On 4 January, I went horizontal in a dark room in a bid to expunge the painful memory of a Guardian splash on product placement.
An article that, on a slow news day, whipped up hysteria surrounding the subject. A crazy bandwagon that, perhaps surprisingly, ISBA was all too willing to jump on. I was mildly amused that ISBA chose to express concerns over product placement, mainly because its stance confounded the fools who had assumed that advertisers are weasels attempting to sneak fast food and alcohol into children's lunch boxes.
Yet ISBA's anti-product placement position was worrying. Not because of what it tells us about product placement, an interesting, if miniscule, diversion within the debate over the health of the UK commercial broadcast economy, but because of what it says about advertiser attitudes to media, agencies and broadcasters.
It's easy to see why ISBA is keen to avoid any controversy over product placement at a time when advertisers are attempting to stave off the latest threat to traditional spot advertising in the shape of a pre-watershed ban on alcohol advertising. Yet the trade body seems equally keen that its members continue to pay as little as possible, preferably nothing at all, for media. ISBA's Bob Wootton said: "Advertisers are concerned that the existing low-cost system of prop placement will be closed off and that broadcasters will drive them into more expensive paid-for product placement."
ISBA's support for a shoestring version of product placement should worry both media agencies and broadcasters, both of whom are now well accustomed to penny-pinching from clients who are not content with the best value TV rates on offer for decades. Beyond the basic level of demanding continual savings, advertisers are also constantly pushing for greater transparency and, in many ways, this is a positive force. Yet it seems to be a principle that applies most when it suits the interests of the advertiser. Where, for instance, has fairness and fiscal transparency got to in the case of an advertiser attempting to use a pitch process to impose a move to 120-day payment for media on its agencies?

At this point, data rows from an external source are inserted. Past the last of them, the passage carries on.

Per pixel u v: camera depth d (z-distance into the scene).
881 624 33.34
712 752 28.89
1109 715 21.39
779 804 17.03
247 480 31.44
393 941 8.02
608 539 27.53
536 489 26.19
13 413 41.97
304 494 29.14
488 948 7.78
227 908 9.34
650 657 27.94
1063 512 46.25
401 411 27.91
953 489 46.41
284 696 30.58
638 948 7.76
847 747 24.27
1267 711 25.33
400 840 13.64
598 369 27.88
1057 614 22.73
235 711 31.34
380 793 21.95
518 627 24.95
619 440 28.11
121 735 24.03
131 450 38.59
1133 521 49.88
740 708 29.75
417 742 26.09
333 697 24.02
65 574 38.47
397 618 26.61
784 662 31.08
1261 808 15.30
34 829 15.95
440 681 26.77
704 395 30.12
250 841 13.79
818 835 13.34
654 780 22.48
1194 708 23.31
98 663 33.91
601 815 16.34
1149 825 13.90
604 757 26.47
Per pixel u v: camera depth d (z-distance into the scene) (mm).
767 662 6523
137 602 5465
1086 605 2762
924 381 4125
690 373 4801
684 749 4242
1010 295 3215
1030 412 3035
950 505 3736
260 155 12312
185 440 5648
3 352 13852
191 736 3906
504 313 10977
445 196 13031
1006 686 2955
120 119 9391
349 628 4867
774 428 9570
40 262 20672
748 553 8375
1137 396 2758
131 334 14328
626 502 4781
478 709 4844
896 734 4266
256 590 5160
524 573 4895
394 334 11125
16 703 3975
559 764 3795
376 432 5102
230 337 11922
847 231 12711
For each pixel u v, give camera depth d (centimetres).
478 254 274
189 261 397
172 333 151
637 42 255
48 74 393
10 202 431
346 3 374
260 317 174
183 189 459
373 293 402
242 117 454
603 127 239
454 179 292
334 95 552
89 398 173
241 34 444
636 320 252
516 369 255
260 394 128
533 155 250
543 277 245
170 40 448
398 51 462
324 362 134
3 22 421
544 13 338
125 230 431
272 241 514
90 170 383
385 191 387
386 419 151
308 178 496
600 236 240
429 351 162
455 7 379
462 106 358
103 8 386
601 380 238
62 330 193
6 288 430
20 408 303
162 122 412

I'm all for transparency but it should work both ways.
ISBA's call for the continuation of an unofficial market in "prop placement" seems indicative of the attitude of clients who want to be treated openly and fairly themselves but are too often unable to extend the same courtesy to their suppliers. Yes, they are fighting a good fight against ad regulation but they should pay the correct price for the value that TV is currently delivering.